I woke up in the early hours of the morning to hear the, now not so familiar, sound of rain drumming on Basil’s glass reinforced plastic roof. RAIN!!! In Britain this is the constant of tent, caravan or motorhome holidays, but we haven’t seen rain since 5th March. That’s more than 3 weeks of sunshine, so I suppose we shouldn’t complain.
By the time Sarah took the dogs for their morning walk the rain had stopped, but the skies have been cloudy the whole day.
We contemplated taking Basil to the shops, but I couldn’t find the campsite owner and the gates were resolutely locked. We were effectively being held against our will. When, later in the day, I did manage find him he gave me a key to the gates, but by then the urge to shop had left us.
The beach here at Camping Mimosa, is huge and completely empty. Sarah has taken the dogs several times to scamper on the shore. I managed to stir myself on a couple of occasions. The sand on the beach is extremely soft, which makes walking any distance difficult.
Mabel and Melek are fascinated, in a way that they haven’t been on other beaches, with tide line. They walk along the latest high tide mark their noses a millimetre or so from seaweed and other detritus. Melek has even gone so far as to find a particularly enticing smell and enthusiastically dig with one paw to reach whatever it is that is so attractive to his doggy senses.
The problem with plastics in the world’s oceans is very obvious on this beach. When you walk along the tide line and look closely there is a sprinkling of extremely bright colours. These are not bits of rock or even glass, they are all tiny fragments of plastic. It is now believed that plastics, when ingested by sea dwelling organisms, can have a major adverse impact on the food chain. From looking on this beach it is a major problem in the Mediterranean.
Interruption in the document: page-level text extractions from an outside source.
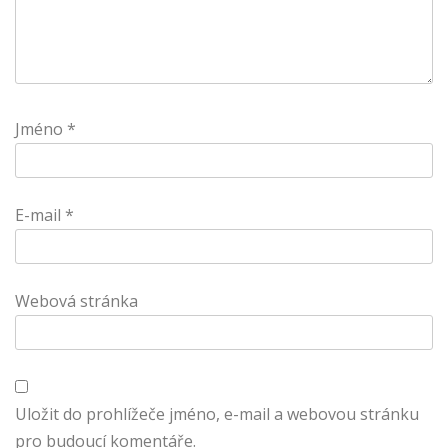
Jméno
*
E-mail
*
Webová stránka
Uložit do prohlížeče jméno, e-mail a webovou stránku
pro budoucí komentáře.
Italy is a very seismically active country. It sits on the fault line between the Eurasian and African tectonic plates. This firstly means that it is very prone to earthquakes as the two plates rub against each other, but also the weakness of the earth’s crust at the boundary between the plates allows molten magma to come to the surface and create volcanoes. We have already seen Mount Etna and from the beach on this campsite we can see Stromboli smoking or steaming away. Later this week, when we go back slightly north we may just get a glimpse of the third big Italian active volcano, Mount Vesuvius.
Finally I have another one in my occasional series of generalisations about the countries of Europe based on extremely limited evidence, gleaned from this trip. Today Italian conversations. When two Italians have a conversation, to our ears it often sounds as if they are having an argument. Animated, loud, accompanied by expansive gesture and often what appears to be an angry face. We have seen this so often and in so many situations, they cannot all be arguing: it must just be the Italian way of conversing. The other aspect is volume. At our last campsite we were parked with a group of Germans, Swiss, one Brit (us) and one Italian. Everyone was holding conversations, but the only ones we could here, all day long, was the Italian man and wife conversing. Only one volume – very loud.